Midland, MI - May 08, 2012
The Dow Chemical Company (NYSE: DOW) is pleased to announce that Dr. Antony Van Dyk, Global Research & Development Leader for Dispersants and Project Leader for Rheology Modifiers, and Dr. Alan Nakatani, a Senior Research Scientist in the Core Research & Development Analytical Sciences Rheology Group, have been honored with the prestigious 2012 American Coatings Award for their paper documenting a sophisticated approach for accurately measuring quality metrics of a widely used white pigment, titanium dioxide, in paint.
The American Coatings Award award recognizes outstanding scientific discoveries that lay the foundation for more environmentally-advanced products, more cost effective manufacturing processes, and novel technologies that improve the quality of our everyday lives. Drs. Van Dyk and Nakatani’s winning paper, titled "Shear Rate Dependent Structure of Polymer Stabilized TiO2 Dispersions," was selected by the American Coatings Association and Vincentz Network as the top entry from a pool of nearly 100 submissions from coatings formulators and researchers around the world.
Titanium dioxide (TiO2) is an important component of paints and other coating products. Soaring global demand has led to product shortages and volatile prices, prompting coatings formulators to seek ways to use TiO2 more efficiently.
The award-winning presentation documents a series of studies that Dr. Van Dyk conducted with Dr. Nakatani to learn how TiO2 responds to forces that occur when paint is stirred or applied to a surface with a brush, roller, or sprayer. The studies employed an advanced technique called Rheo Ultra Small-Angle Neutron Scattering, or Rheo-USANS, to pinpoint conditions under which aggregates of small titanium dioxide particles break apart or cluster together in liquid paint. Drs. Van Dyk and Nakatani identified polymers that work best to keep the particles well dispersed; the ability to control the dispersion leads directly to improved paints and coatings — advances that are already being incorporated into new products.
"This is not the kind of research you can do in the lab every day," Dr. Van Dyk said, noting that he and Dr. Nakatani would schedule time months in advance at the National Institute of Standards and Technology (NIST) Center for Neutron Research in Gaithersburg, Md., where they could access specialized equipment needed to run the experiments. "This is an additional technique that gives us deeper insight into what’s going on with titanium dioxide and allows us to quantify properties that are usually very difficult to measure, especially in liquid form."
Reviewers commended Drs.

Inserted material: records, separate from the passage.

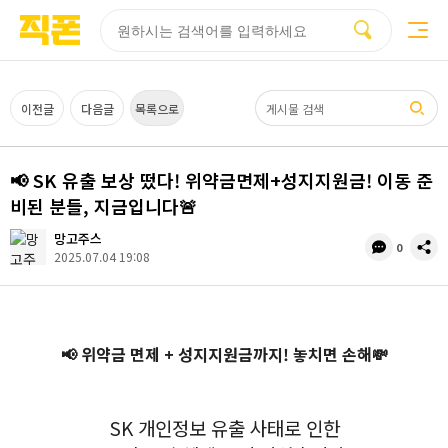
부산
양산
김해
울산
다름
검색
홈페이지
홈페이지
홈페이지
홈페이지
제작
제작
제작
제작
피코소프트
피코소프트
피코소프트
피코소프트
검색어
이전글
다음글
목록으로
📢 SK 유출 보상 떴다! 위약금면제+성지지원금! 이동 준
비된 분들, 지금입니다🚨
망고주스
댓
공
0
2025.07.04 19:08
글
유
수
📢 위약금 면제 + 성지지원금까지! 놓치면 손해💸
SK 개인정보 유출 사태로 인한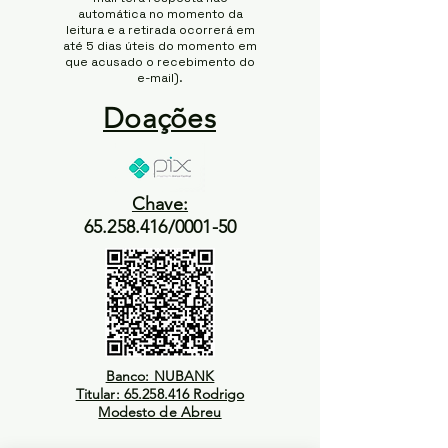
automática no momento da
leitura e a retirada ocorrerá em
até 5 dias úteis do momento em
que acusado o recebimento do
e-mail).
Doações
Chave:
65.258.416/0001-50
Banco: NUBANK
Titular: 65.258.416 Rodrigo
Modesto de Abreu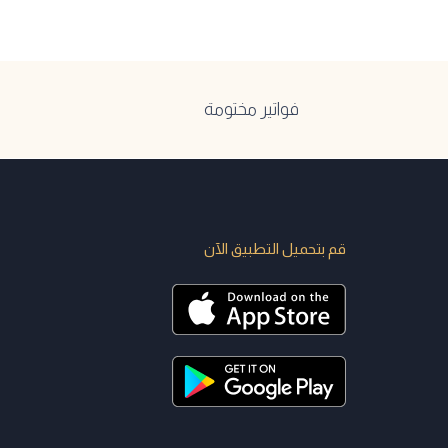
فواتير مختومة
قم بتحميل التطبيق الآن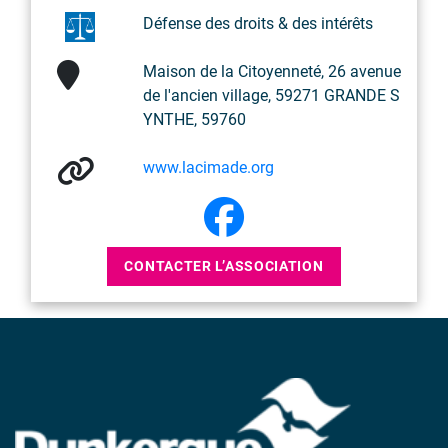
Défense des droits & des intérêts
Maison de la Citoyenneté, 26 avenue
de l'ancien village, 59271 GRANDE S
YNTHE, 59760
www.lacimade.org
CONTACTER L’ASSOCIATION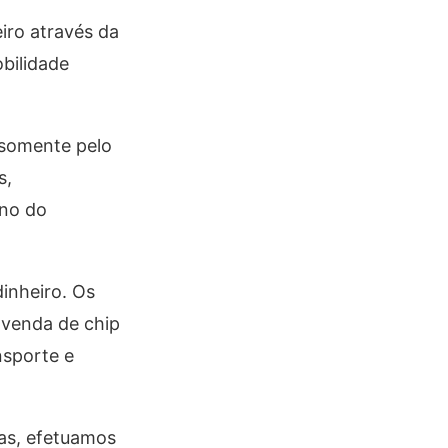
iro através da
bilidade
 somente pelo
s,
ono do
dinheiro. Os
 venda de chip
nsporte e
ras, efetuamos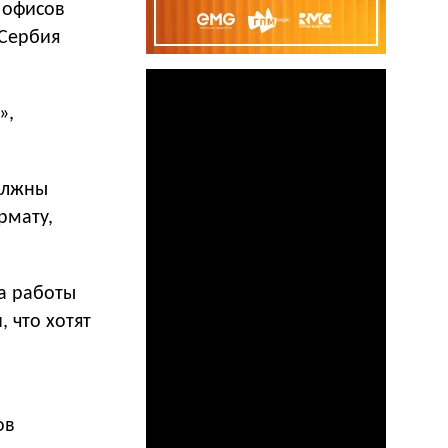
 офисов
 Сербия
»,
должны
рмату,
а работы
 что хотят
ов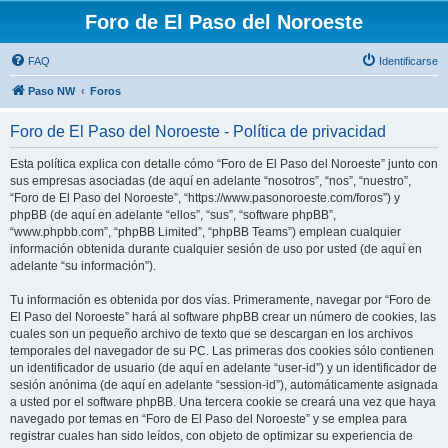
Foro de El Paso del Noroeste
FAQ
Identificarse
Paso NW
Foros
Foro de El Paso del Noroeste - Política de privacidad
Esta política explica con detalle cómo “Foro de El Paso del Noroeste” junto con
sus empresas asociadas (de aquí en adelante “nosotros”, “nos”, “nuestro”,
“Foro de El Paso del Noroeste”, “https://www.pasonoroeste.com/foros”) y
phpBB (de aquí en adelante “ellos”, “sus”, “software phpBB”,
“www.phpbb.com”, “phpBB Limited”, “phpBB Teams”) emplean cualquier
información obtenida durante cualquier sesión de uso por usted (de aquí en
adelante “su información”).
Tu información es obtenida por dos vías. Primeramente, navegar por “Foro de
El Paso del Noroeste” hará al software phpBB crear un número de cookies, las
cuales son un pequeño archivo de texto que se descargan en los archivos
temporales del navegador de su PC. Las primeras dos cookies sólo contienen
un identificador de usuario (de aquí en adelante “user-id”) y un identificador de
sesión anónima (de aquí en adelante “session-id”), automáticamente asignada
a usted por el software phpBB. Una tercera cookie se creará una vez que haya
navegado por temas en “Foro de El Paso del Noroeste” y se emplea para
registrar cuales han sido leídos, con objeto de optimizar su experiencia de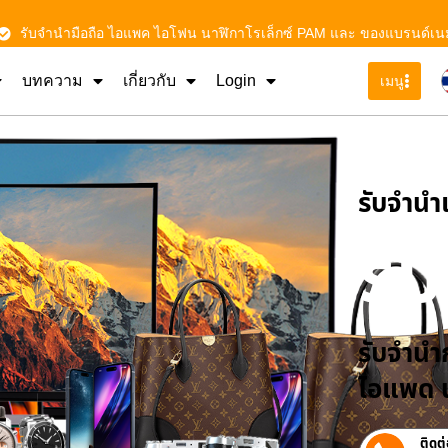
รับจำนำมือถือ ไอแพค ไอโฟน นาฬิกาโรเล็กซ์ PAM และ ของแบรนด์เน
บทความ
เกี่ยวกับ
Login
เมนู
รับจําน
รั
รับจำนำก
ไอแพด น
ติดต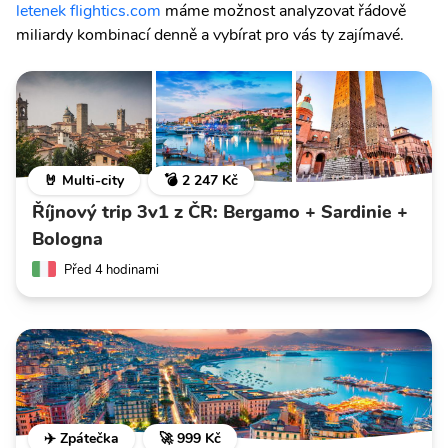
letenek flightics.com
máme možnost analyzovat řádově
miliardy kombinací denně a vybírat pro vás ty zajímavé.
🤘 Multi-city
💣 2 247 Kč
Říjnový trip 3v1 z ČR: Bergamo + Sardinie +
Bologna
Před 4 hodinami
✈️ Zpátečka
🚀 999 Kč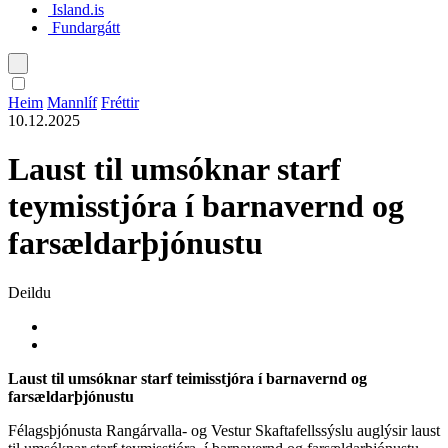
Island.is
Fundargátt
Íslenska
Heim
Mannlíf
Fréttir
10.12.2025
English
Laust til umsóknar starf
Polski
teymisstjóra í barnavernd og
farsældarþjónustu
Deildu
Laust til umsóknar starf teimisstjóra í barnavernd og
farsældarþjónustu
Félagsþjónusta Rangárvalla- og Vestur Skaftafellssýslu auglýsir laust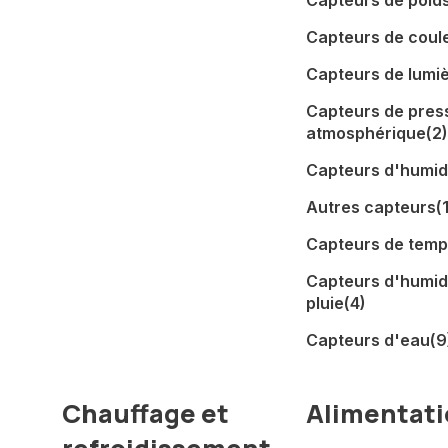
Capteurs de poid
Capteurs de coul
Capteurs de lumi
Capteurs de pres
atmosphérique
(2)
Capteurs d'humidi
Autres capteurs
(
Capteurs de temp
Capteurs d'humidi
pluie
(4)
Capteurs d'eau
(9
Chauffage et
Alimentat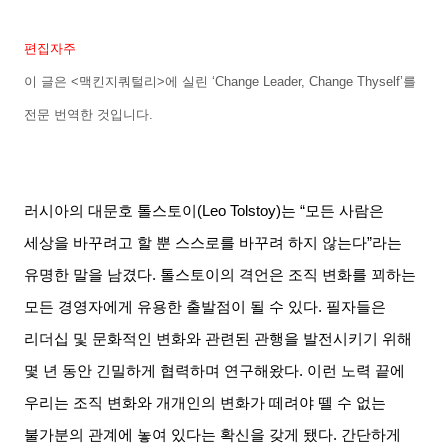
편집자주
이 글은
<
맥킨지쿼털리
>
에 실린
‘Change Leader, Change Thyself’
를
전문 번역한 것입니다
.
러시아의 대문호 톨스토이
(Leo Tolstoy)
는
“
모든 사람은
세상을 바꾸려고 할 뿐 스스로를 바꾸려 하지 않는다
”
라는
유명한 말을 남겼다
.
톨스토이의 격언은 조직 변화를 꾀하는
모든 경영자에게 유용한 출발점이 될 수 있다
.
필자들은
리더십 및 문화적인 변화와 관련된 관행을 발전시키기 위해
몇 년 동안 긴밀하게 협력하며 연구해왔다
.
이런 노력 끝에
우리는 조직 변화와 개개인의 변화가 떼려야 뗄 수 없는
불가분의 관계에 놓여 있다는 확신을 갖게 됐다
.
간단하게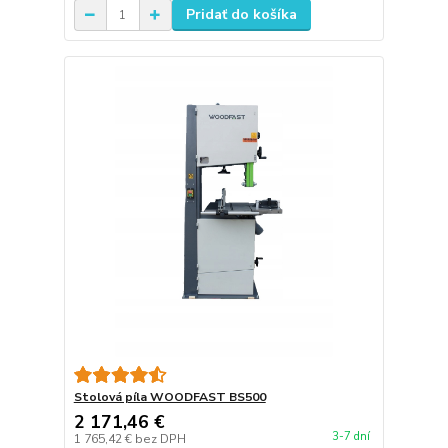
Pridať do košíka
Stolová píla WOODFAST BS500
2 171,46 €
3-7 dní
1 765,42 €
bez DPH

Van Dyk and Nakatani for integrating both new and theoretical science, as well as advanced monitoring and measurement techniques developed at NIST.
Dr. Van Dyk addressed the American Coatings Association in accepting the award at a ceremony kicking off the organization’s biannual conference, being held May 7-9 in Indianapolis.
Dr. Van Dyk has worked in the coatings industry for more than 30 years. He received his Bachelor of Science with Honors in Physics from University of Otago (New Zealand) in 1981, and his Ph.D. in Mathematics from Massey University (New Zealand) in 1997. Since joining Dow in 2001, Dr. Van Dyk has carried out research and new product development in the areas of Digital Imaging, Colorants, Rheology Modifiers, and Dispersants for Coatings. He is a member of the American Chemical Society, the American Institute of Chemical Engineers, the American Coatings Association, the Philadelphia Society For Coatings Technology, and Surface Coatings Association of New Zealand, and is the author of 19 patents and patent applications.
Dr. Nakatani has been with Dow for more than 10 years. Previously, he was a National Research Council Postdoctoral Fellow, then staff scientist in the Polymers Division at the National Institute of Standards and Technology. He received his Ph.D. in Polymer Science from the University of Connecticut, a Master’s degree in Chemistry from the University of Wisconsin, Madison, and a Bachelor’s degree in biochemistry from the University of California, San Diego. He has four patents and over 50 published technical papers in a variety of journals.